• EXERCISE DATA
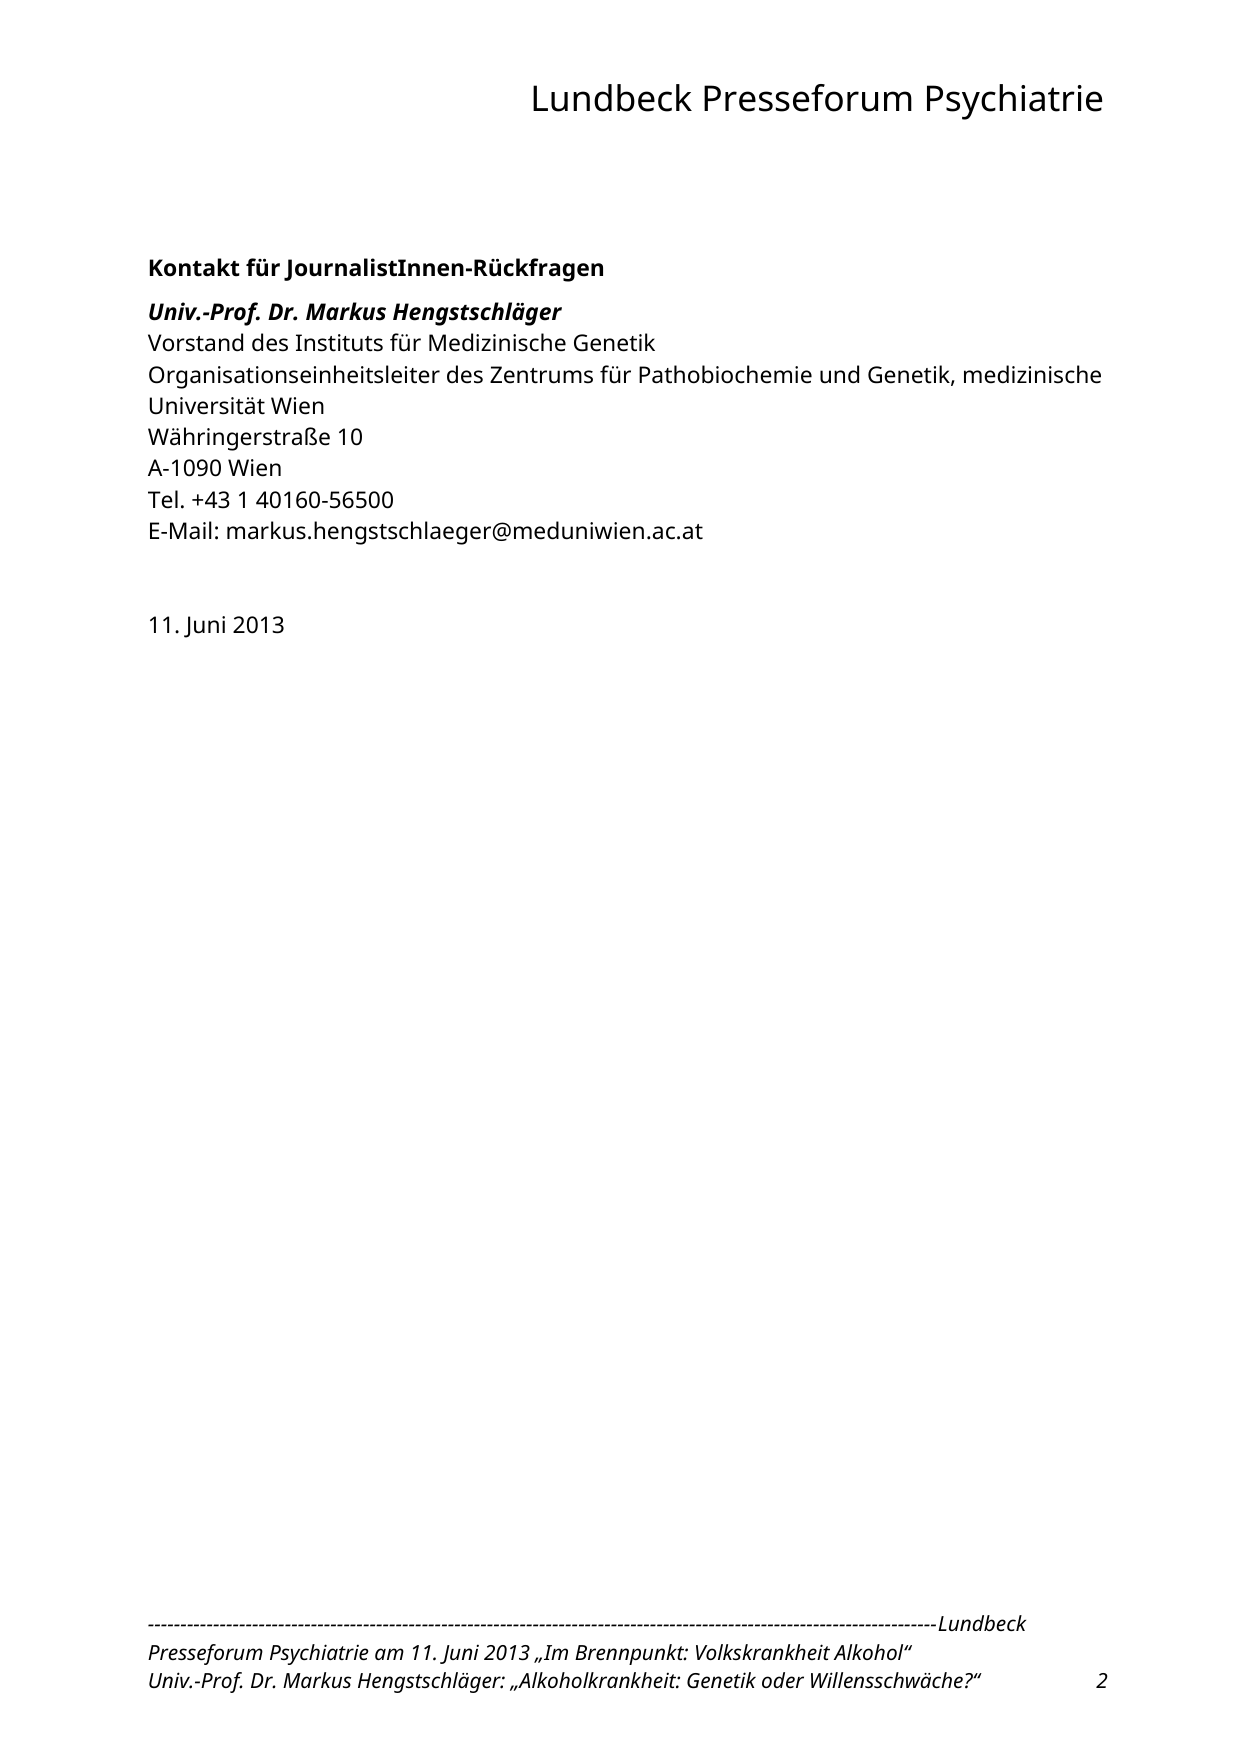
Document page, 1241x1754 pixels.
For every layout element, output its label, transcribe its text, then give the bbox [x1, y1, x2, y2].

text E-Mail: markus.hengstschlaeger@meduniwien.ac.at [148, 515, 1104, 546]
text Organisationseinheitsleiter des Zentrums für Pathobiochemie und Genetik, medizinische Universität Wien [148, 359, 1104, 421]
text Währingerstraße 10 A-1090 Wien Tel. +43 1 40160-56500 [148, 421, 1104, 515]
text Kontakt für JournalistInnen-Rückfragen [148, 252, 1104, 284]
text Vorstand des Instituts für Medizinische Genetik [148, 327, 1104, 359]
text Univ.-Prof. Dr. Markus Hengstschläger [148, 296, 1104, 327]
text 11. Juni 2013 [148, 577, 1104, 640]
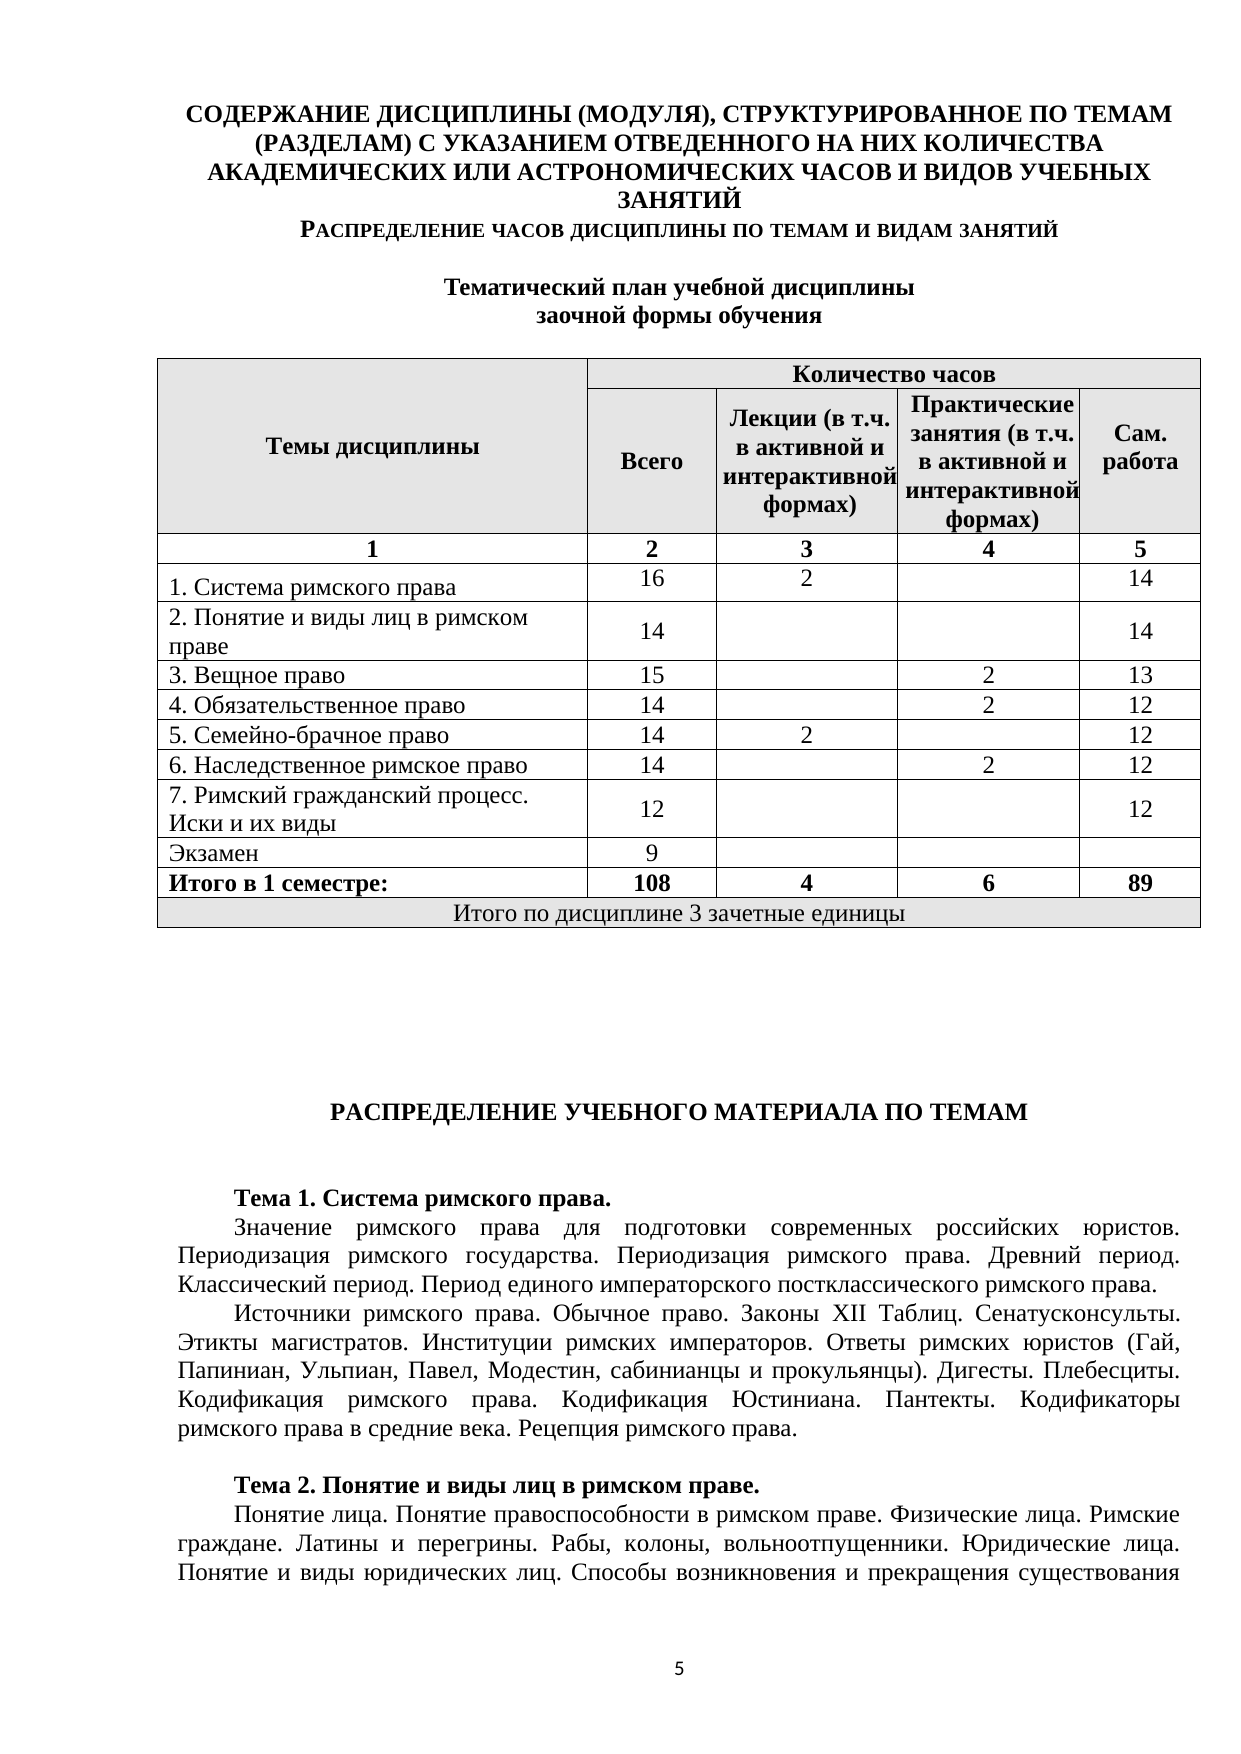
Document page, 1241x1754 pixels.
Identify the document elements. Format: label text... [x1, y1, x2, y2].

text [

• YOUR TASK
The entries are to be transcribed in full. Their pictures are not.

• THE COMPLETED TASK
Document page, 1241x1754 pixels.
For every layout element, output its label, transcribe its text, then give the bbox [x1, y1, x2, y2].

text E-Mail: markus.hengstschlaeger@meduniwien.ac.at [148, 515, 1104, 546]
text Organisationseinheitsleiter des Zentrums für Pathobiochemie und Genetik, medizinische Universität Wien [148, 359, 1104, 421]
text Währingerstraße 10 A-1090 Wien Tel. +43 1 40160-56500 [148, 421, 1104, 515]
text Kontakt für JournalistInnen-Rückfragen [148, 252, 1104, 284]
text Vorstand des Instituts für Medizinische Genetik [148, 327, 1104, 359]
text Univ.-Prof. Dr. Markus Hengstschläger [148, 296, 1104, 327]
text 11. Juni 2013 [148, 577, 1104, 640]
Document page, 1241x1754 pixels.
Identify the document elements. Format: label text... [x1, y1, x2, y2].

text [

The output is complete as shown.